The sudden discontinuation of activities in Ajanta inevitably coincides with the untimely death of Vakataka Emperor Harisena. But the seeds for disruption were sown much earlier. The provinces of Asmaka to the south of Ajanta, Anupa (where Bagh caves lie) to the north and Risika, which included Ajanta were inherited domains of Harisena; he did not have to conquer them. This explains the fact that within a few of years of his accession to the throne excavatory work started at the site under patronage of different vassals. It is not hard to surmise that the situation was relatively peaceful for the neighbouring rulers, despite having a belligerent history, as they came together to sponsor the projects at the same site.

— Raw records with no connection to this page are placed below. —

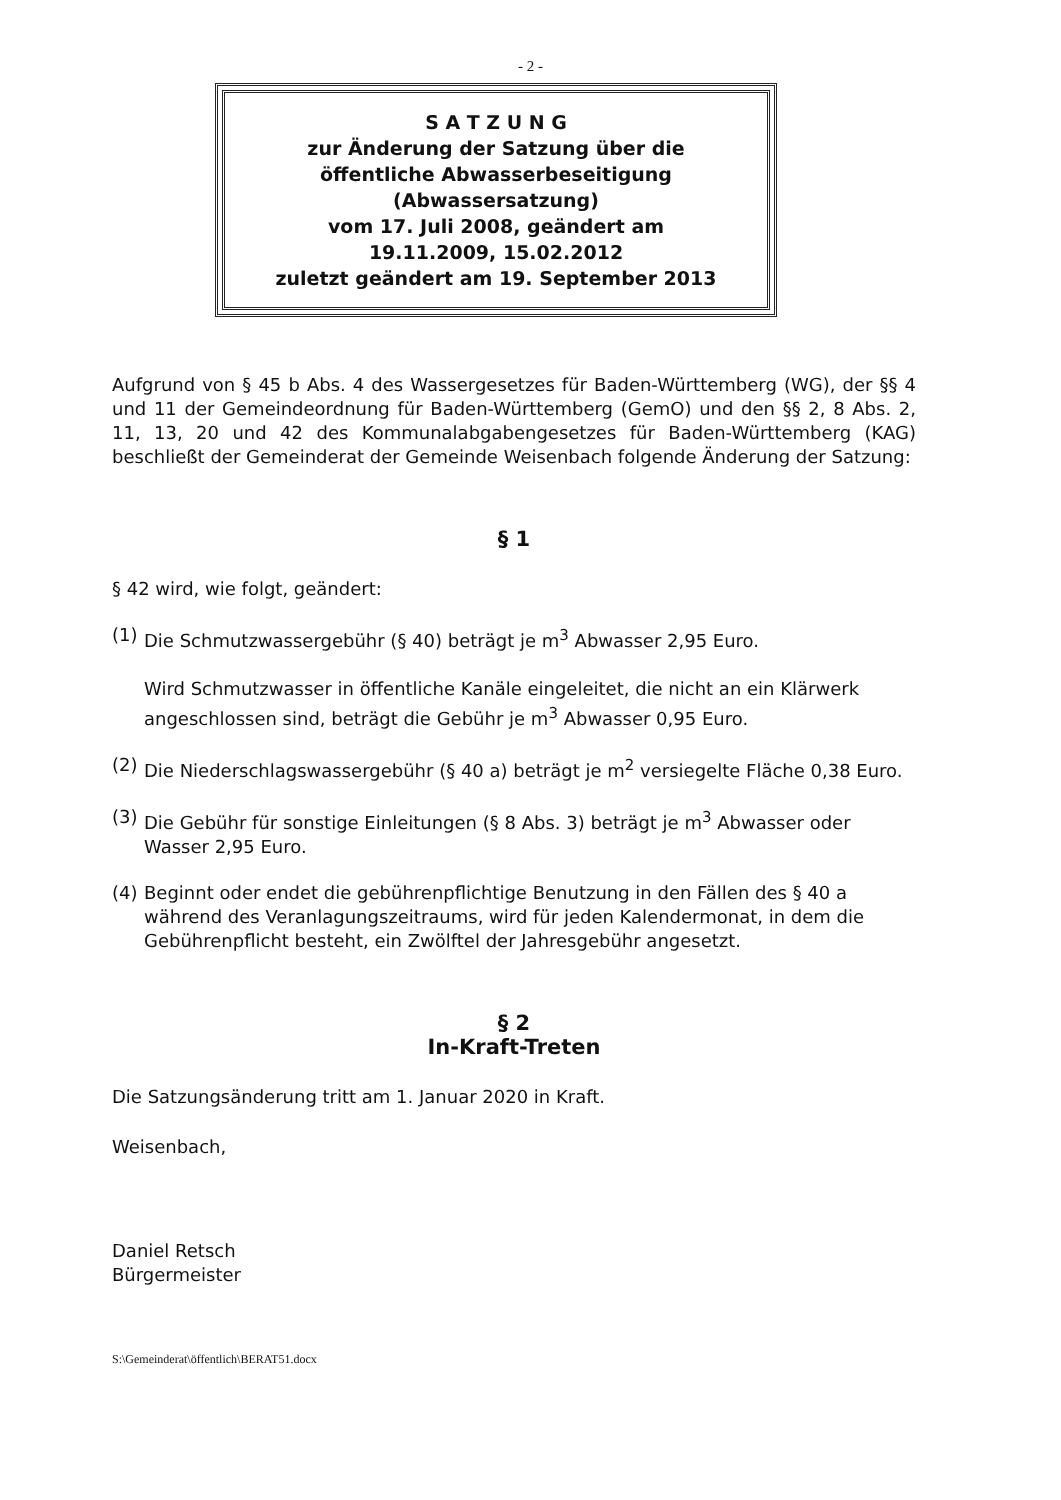- 2 -
S A T Z U N G
zur Änderung der Satzung über die
öffentliche Abwasserbeseitigung
(Abwassersatzung)
vom 17. Juli 2008, geändert am
19.11.2009, 15.02.2012
zuletzt geändert am 19. September 2013
Aufgrund von § 45 b Abs. 4 des Wassergesetzes für Baden-Württemberg (WG), der §§ 4 und 11 der Gemeindeordnung für Baden-Württemberg (GemO) und den §§ 2, 8 Abs. 2, 11, 13, 20 und 42 des Kommunalabgabengesetzes für Baden-Württemberg (KAG) beschließt der Gemeinderat der Gemeinde Weisenbach folgende Änderung der Satzung:
§ 1
§ 42 wird, wie folgt, geändert:
(1)
Die Schmutzwassergebühr (§ 40) beträgt je m<sup>3</sup> Abwasser 2,95 Euro.
Wird Schmutzwasser in öffentliche Kanäle eingeleitet, die nicht an ein Klärwerk angeschlossen sind, beträgt die Gebühr je m<sup>3</sup> Abwasser 0,95 Euro.
(2)
Die Niederschlagswassergebühr (§ 40 a) beträgt je m<sup>2</sup> versiegelte Fläche 0,38 Euro.
(3)
Die Gebühr für sonstige Einleitungen (§ 8 Abs. 3) beträgt je m<sup>3</sup> Abwasser oder Wasser 2,95 Euro.
(4)
Beginnt oder endet die gebührenpflichtige Benutzung in den Fällen des § 40 a während des Veranlagungszeitraums, wird für jeden Kalendermonat, in dem die Gebührenpflicht besteht, ein Zwölftel der Jahresgebühr angesetzt.
§ 2
In-Kraft-Treten
Die Satzungsänderung tritt am 1. Januar 2020 in Kraft.
Weisenbach,
Daniel Retsch
Bürgermeister
S:\Gemeinderat\öffentlich\BERAT51.docx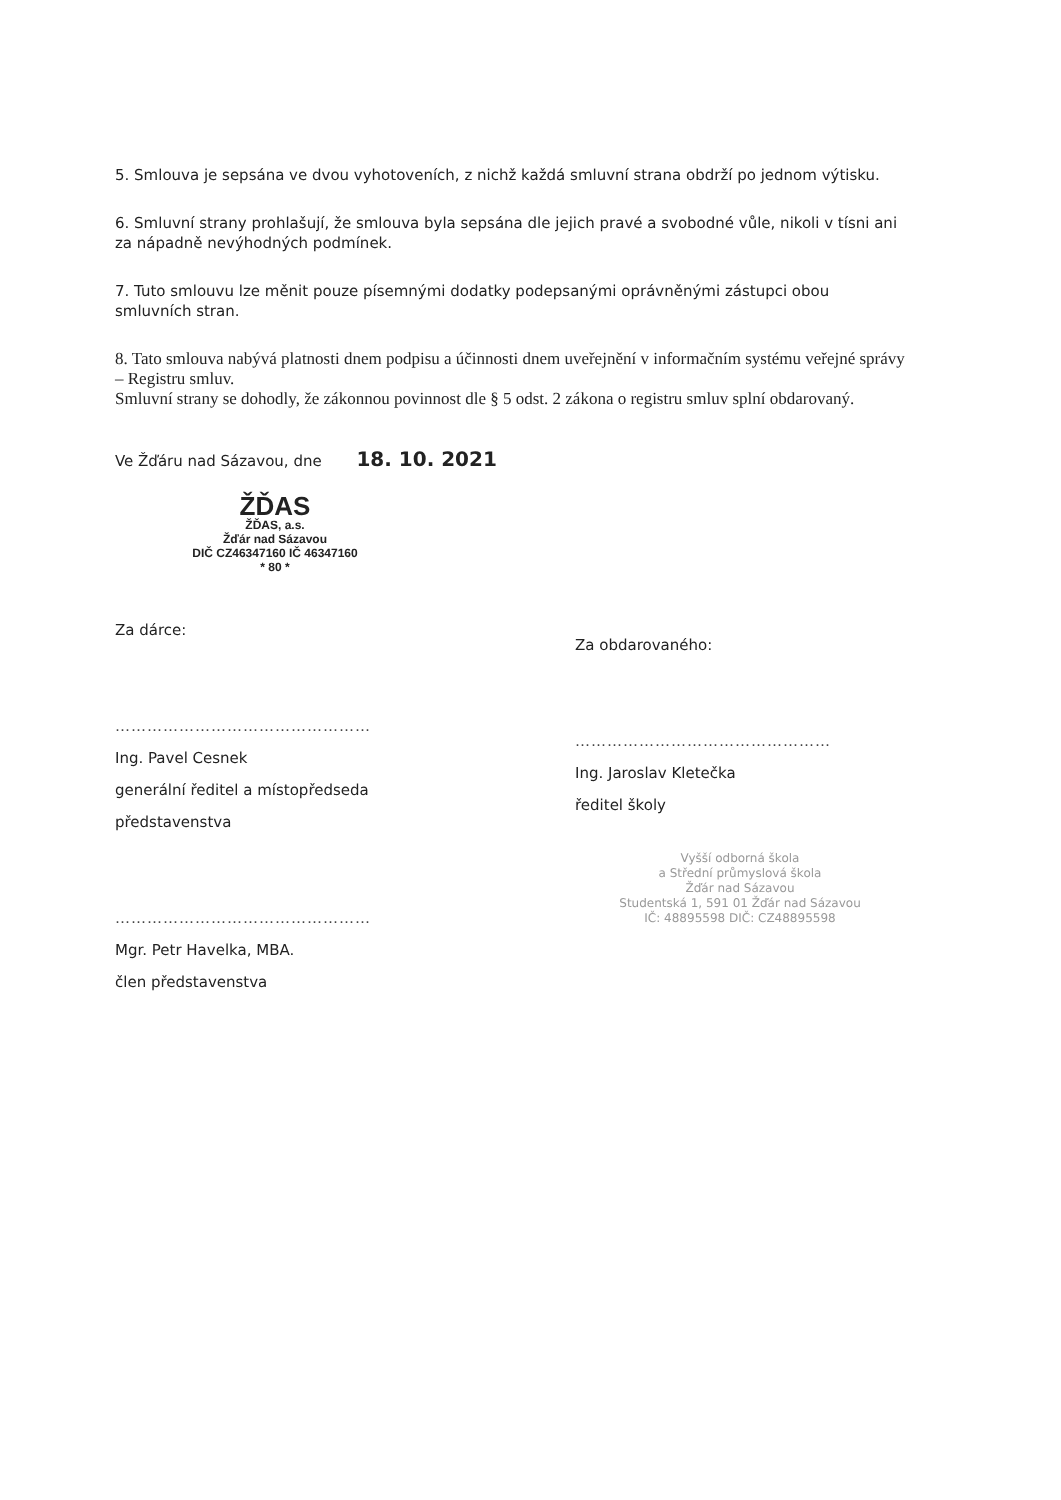5. Smlouva je sepsána ve dvou vyhotoveních, z nichž každá smluvní strana obdrží po jednom výtisku.
6. Smluvní strany prohlašují, že smlouva byla sepsána dle jejich pravé a svobodné vůle, nikoli v tísni ani za nápadně nevýhodných podmínek.
7. Tuto smlouvu lze měnit pouze písemnými dodatky podepsanými oprávněnými zástupci obou smluvních stran.
8. Tato smlouva nabývá platnosti dnem podpisu a účinnosti dnem uveřejnění v informačním systému veřejné správy – Registru smluv.
Smluvní strany se dohodly, že zákonnou povinnost dle § 5 odst. 2 zákona o registru smluv splní obdarovaný.
Ve Žďáru nad Sázavou, dne 18. 10. 2021
ŽĎAS
ŽĎAS, a.s.
Žďár nad Sázavou
DIČ CZ46347160 IČ 46347160
* 80 *
Za dárce:
…………………………………………
Ing. Pavel Cesnek
generální ředitel a místopředseda představenstva
…………………………………………
Mgr. Petr Havelka, MBA.
člen představenstva
Za obdarovaného:
…………………………………………
Ing. Jaroslav Kletečka
ředitel školy
Vyšší odborná škola
a Střední průmyslová škola
Žďár nad Sázavou
Studentská 1, 591 01 Žďár nad Sázavou
IČ: 48895598 DIČ: CZ48895598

This, however, did not last for long. By early 469 CE Asmaka started a fierce battle with Risika lords. All work at Ajanta had stopped by 472 CE and this suspension continued until late 474 CE when the Asmaka emerged victorious from the battle. From then on until the sudden death of Harisena in late 477 CE, much effort was afoot. With the passing away of the emperor the golden years of Ajanta too came to an abrupt end; as chaos reigned supreme under an inept successor, violent conflicts broke out over regional supremacy and the Vakataka Empire imploded spectacularly.
By 480 CE all excavations had ceased, most of the patrons had either been dethroned or dispossessed from their seat of power. From the sounds of chiselling and chanting, life had almost returned to a primeval silence interrupted only by chirping of birds or chattering of monkeys. After all, the later phase of growth at Ajanta was driven by a dozen or even less courtly patrons hoping to carve out a monument of magnificent proportions and beauty. Unlike the earlier era where it was a community effort that laid the foundation of Ajanta, this second outpour was bound to dry up with the change of fortunes of its handful of donors. In the end, what instigated its rapid expansion also forced its sudden abandonment.
After a gap of many centuries, Ajanta is again thriving with travellers, scholars and devotees alike from across different continents. Though it no longer serves the purpose for which it was originally built, it has something to offer anyone who can spend a few moments in quiet contemplation indoors. In conclusion, the following words of renowned German archaeologist Ernst Walter Andrae (1875 – 1956 CE), to be found in Keramik im Dienste der Weisheit, can be used to aptly describe the significance of the art of Ajanta, “It is the business of art to grasp the primordial truth, to make the inaudible audible, to enunciate the primordial word, to reproduce the primordial images – or it is not art.”